**REQUIREMENT**:
Please write out, exactly as they appear, the line containing "Devil Tattoo Studio Karachi" and every line after it to the end of the records, and nothing more.

══ INPUT DATA ══

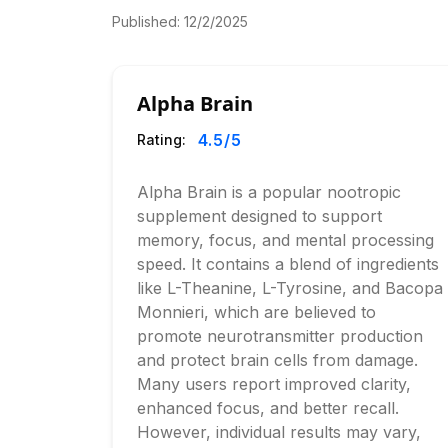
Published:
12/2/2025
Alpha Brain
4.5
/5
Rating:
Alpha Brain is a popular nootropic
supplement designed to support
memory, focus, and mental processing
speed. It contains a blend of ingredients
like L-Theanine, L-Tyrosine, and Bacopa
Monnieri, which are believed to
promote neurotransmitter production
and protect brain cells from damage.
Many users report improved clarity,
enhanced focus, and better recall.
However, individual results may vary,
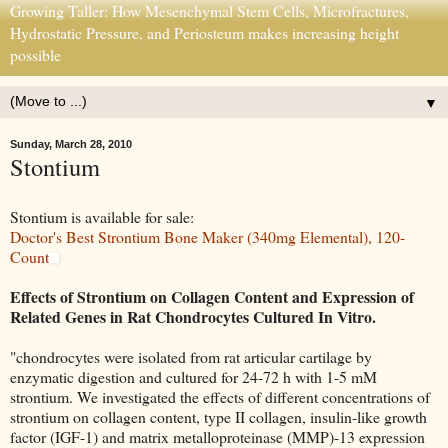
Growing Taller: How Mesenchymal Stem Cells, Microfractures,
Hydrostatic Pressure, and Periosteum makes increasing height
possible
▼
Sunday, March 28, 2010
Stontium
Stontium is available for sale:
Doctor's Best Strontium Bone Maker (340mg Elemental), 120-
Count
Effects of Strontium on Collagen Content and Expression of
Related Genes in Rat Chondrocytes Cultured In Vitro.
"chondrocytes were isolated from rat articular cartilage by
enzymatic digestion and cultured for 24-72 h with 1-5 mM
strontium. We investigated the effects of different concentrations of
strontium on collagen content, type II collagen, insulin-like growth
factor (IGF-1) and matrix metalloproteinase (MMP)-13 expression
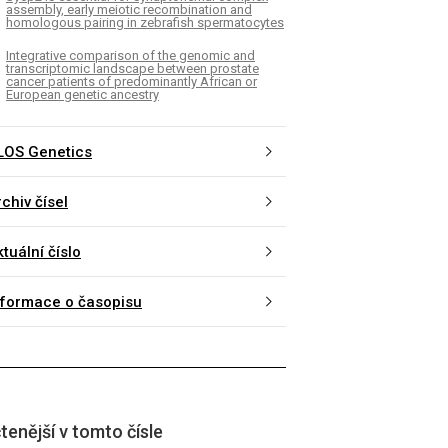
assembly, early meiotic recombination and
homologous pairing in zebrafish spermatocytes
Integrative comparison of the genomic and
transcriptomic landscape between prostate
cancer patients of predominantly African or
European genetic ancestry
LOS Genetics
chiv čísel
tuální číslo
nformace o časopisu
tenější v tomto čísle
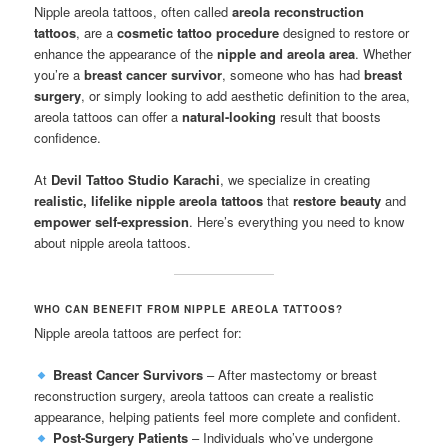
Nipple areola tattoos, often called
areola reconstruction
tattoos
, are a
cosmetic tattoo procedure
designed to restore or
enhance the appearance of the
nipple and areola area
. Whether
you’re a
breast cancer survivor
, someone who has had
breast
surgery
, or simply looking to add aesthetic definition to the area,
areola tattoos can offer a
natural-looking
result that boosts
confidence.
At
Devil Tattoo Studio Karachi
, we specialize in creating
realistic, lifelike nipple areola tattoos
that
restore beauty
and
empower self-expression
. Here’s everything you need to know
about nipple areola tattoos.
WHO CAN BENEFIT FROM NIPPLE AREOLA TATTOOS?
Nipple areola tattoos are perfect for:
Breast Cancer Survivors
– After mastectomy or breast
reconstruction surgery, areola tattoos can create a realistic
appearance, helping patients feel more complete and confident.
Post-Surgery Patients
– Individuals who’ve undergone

═══

**EXPECTED ANSWER**:
Devil Tattoo Studio Karachi
, we specialize in creating
realistic, lifelike nipple areola tattoos
that
restore beauty
and
empower self-expression
. Here’s everything you need to know
about nipple areola tattoos.
WHO CAN BENEFIT FROM NIPPLE AREOLA TATTOOS?
Nipple areola tattoos are perfect for:
Breast Cancer Survivors
– After mastectomy or breast
reconstruction surgery, areola tattoos can create a realistic
appearance, helping patients feel more complete and confident.
Post-Surgery Patients
– Individuals who’ve undergone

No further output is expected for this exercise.